Written & Photos by PMQ Life
Location: Staircase Street, Shing Wong Street and their vicinity
PMQ is perched on a hillside with ramps and staircases. The neighbouring Shing Wong Street and Staircase Street have a rich history spanning over a century.
Shing Wong Street was recently proposed as a Grade II historical building by the Antiquities and Monuments Office (AMO). On the other hand, Staircase Street, constructed in 1841 during Hong Kong's early days, is now classified as a Grade I historical building. To address the scarcity of building space on the flat land of Hong Kong Island, the decision was made to open up the hill without any reclamation projects. Staircase Street begins at Queen's Road Central and ascends the hill, passing through Lascar Row, Hollywood Road, Square Street, Bridges Street, and U Lam Terrace , eventually reaching Caine Road. Its total length spans 350 meters.
Although most of the surrounding buildings have been demolished and reconstructed over the years, remnants of history can still be found. The name " Lascar Row " suggests its previous association with Indian traders. In the early 20th century, Chinese vendors began to gather and sell antique items and paintings.

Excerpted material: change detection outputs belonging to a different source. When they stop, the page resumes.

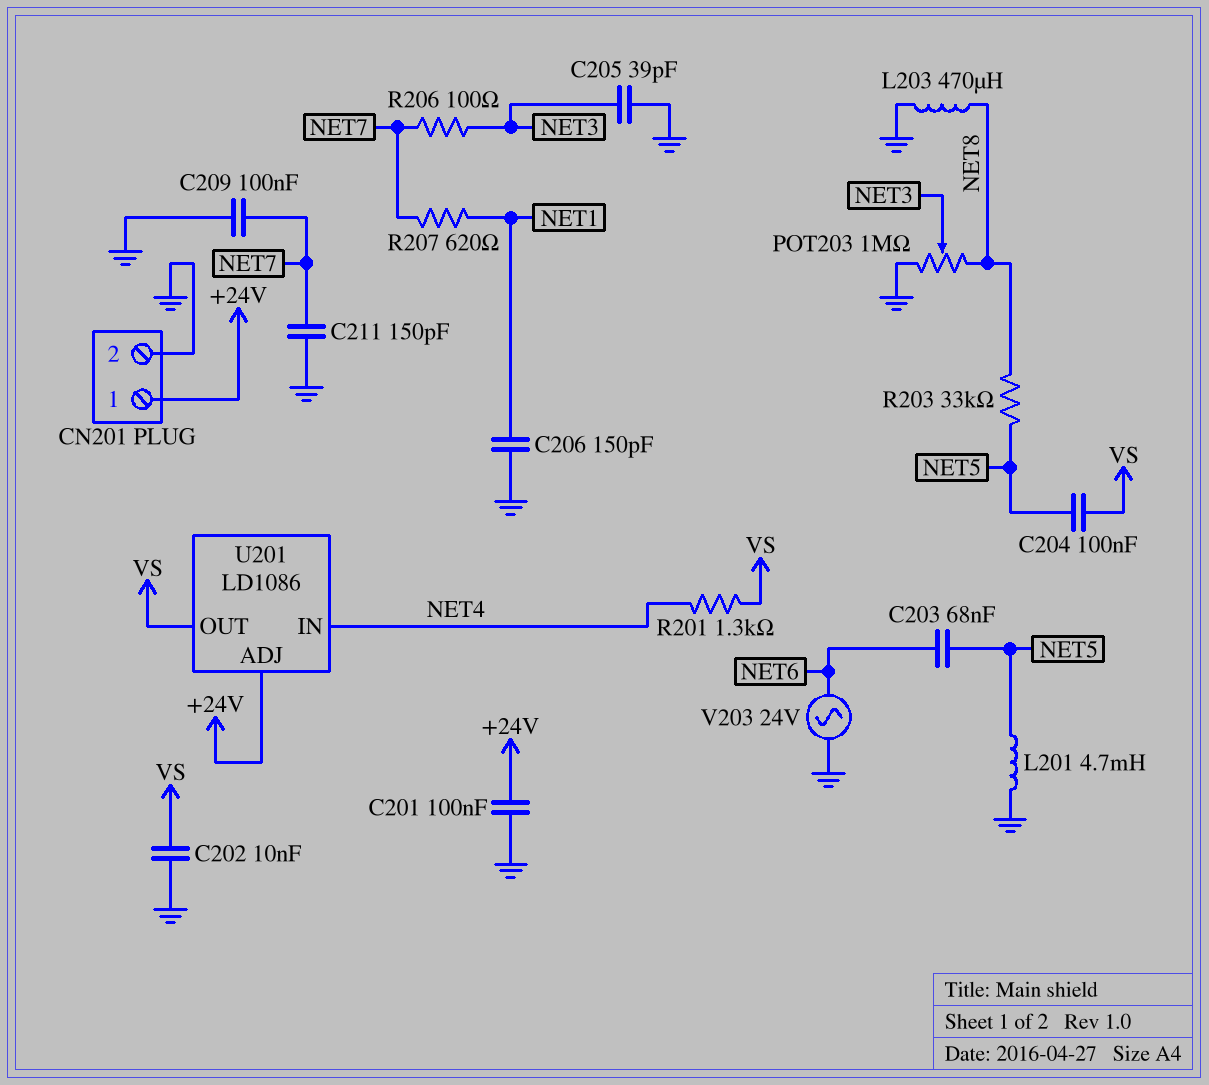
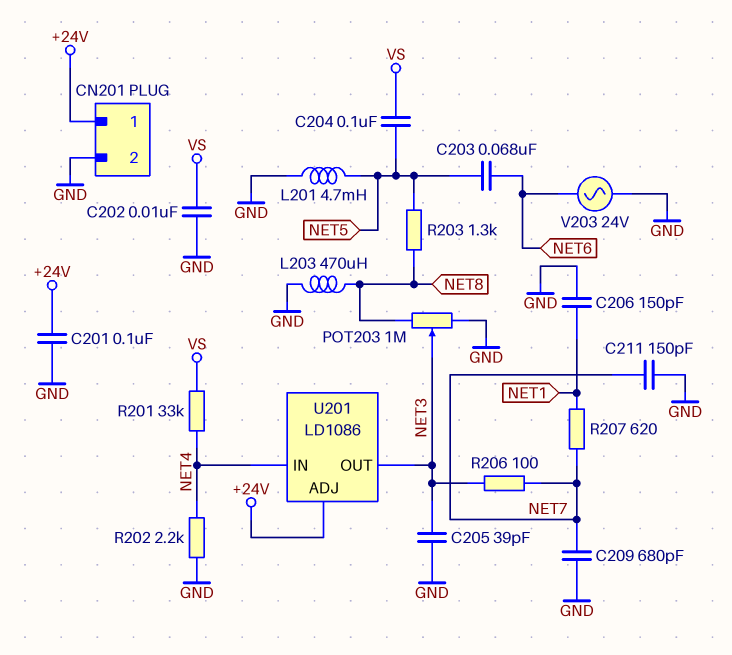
C209: 100nF (GND, NET7) -> 680pF (GND, NET7)
R201: 1.3k (NET4, VS) -> 33k (NET4, VS)
R202: none -> 2.2k (GND, NET4)
R203: 33k (NET5, NET8) -> 1.3k (NET5, NET8)
U201 pin OUT: VS -> NET3

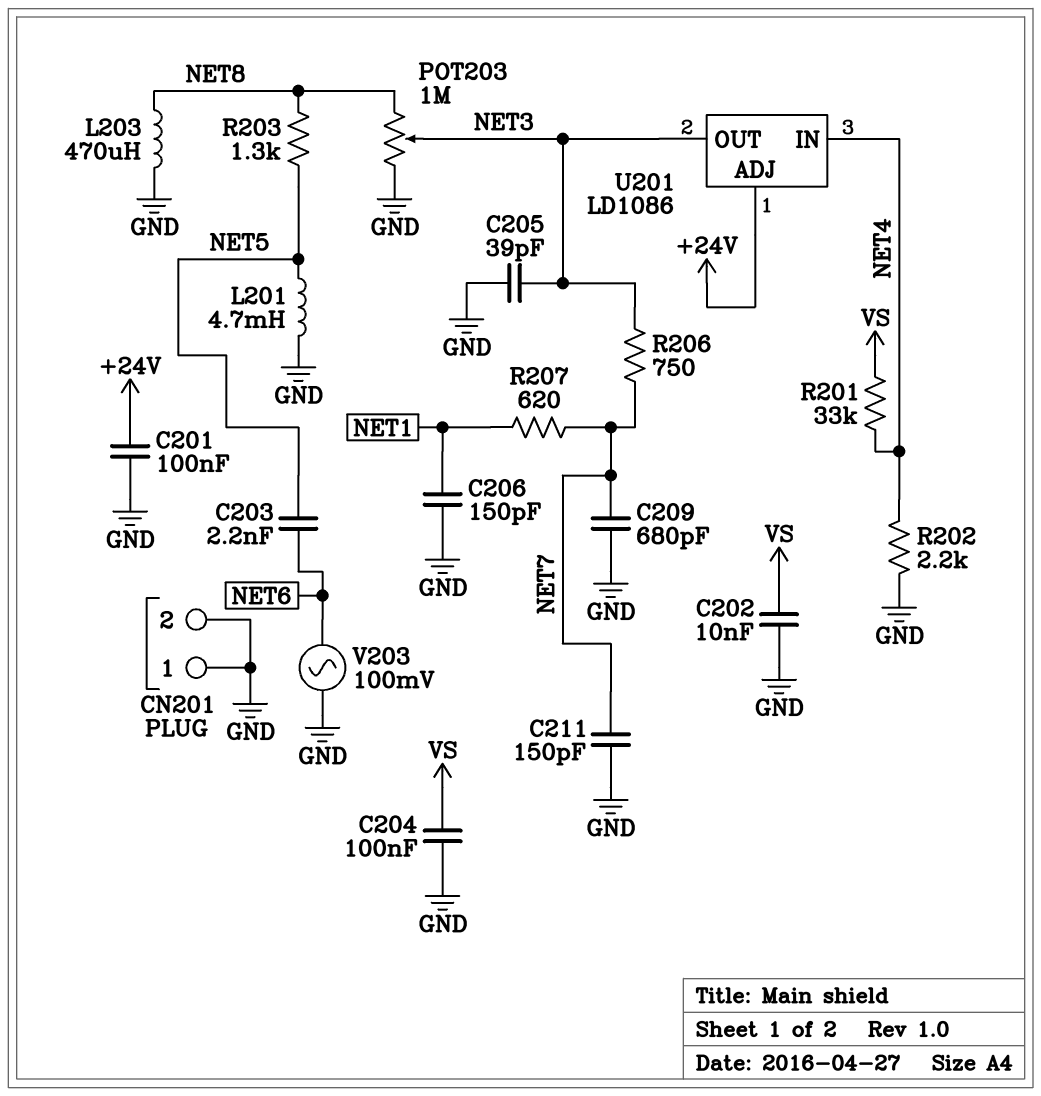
C203: 68nF (NET5, NET6) -> 2.2nF (NET5, NET6)
C204: 100nF (NET5, VS) -> 100nF (GND, VS)
CN201 pin 1: +24V -> GND
R206: 100 (NET3, NET7) -> 750 (NET3, NET7)
V203: AC 24V (GND, NET6) -> AC 100mV (GND, NET6)

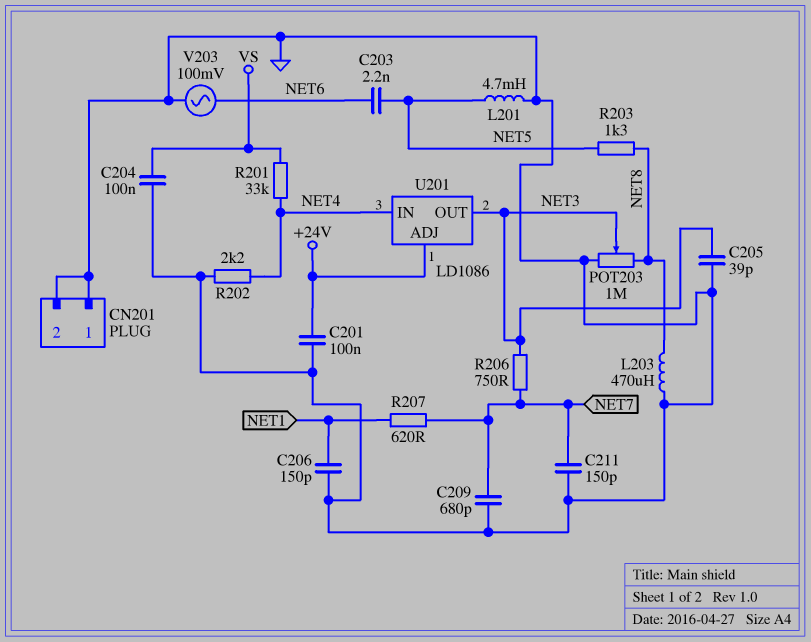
C202: 10nF (GND, VS) -> none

The stairs and fences, once made of granite, have mostly been replaced with concrete. However, granite staircases can still be seen near the Man Mo Temple on Hollywood Road and the manhole cover of the Wuhan Foundry from the 1960s, providing glimpses into the history of the unsanitary Tai Ping Shan area, which experienced a bubonic plague outbreak. The Bridges Street Chinese YMCA of Hong Kong, constructed in 1918 in a neo-classical style with red bricks and green tiles, was recently designated as a declared monument.
Further up the staircase, U Lam Terrace, known as the "Forest of Confucians," was once home to many intellectuals in the 1930s. Adjacent to U Lam Terrace is Rozario Street, a street often overlooked. " Rozario " is a Portuguese word, indicating that Portuguese individuals used to reside and conduct trade in Hong Kong, with only the road name remaining as a reminder.
Despite taking less than 30 minutes to traverse, Staircase Street has witnessed a century of history.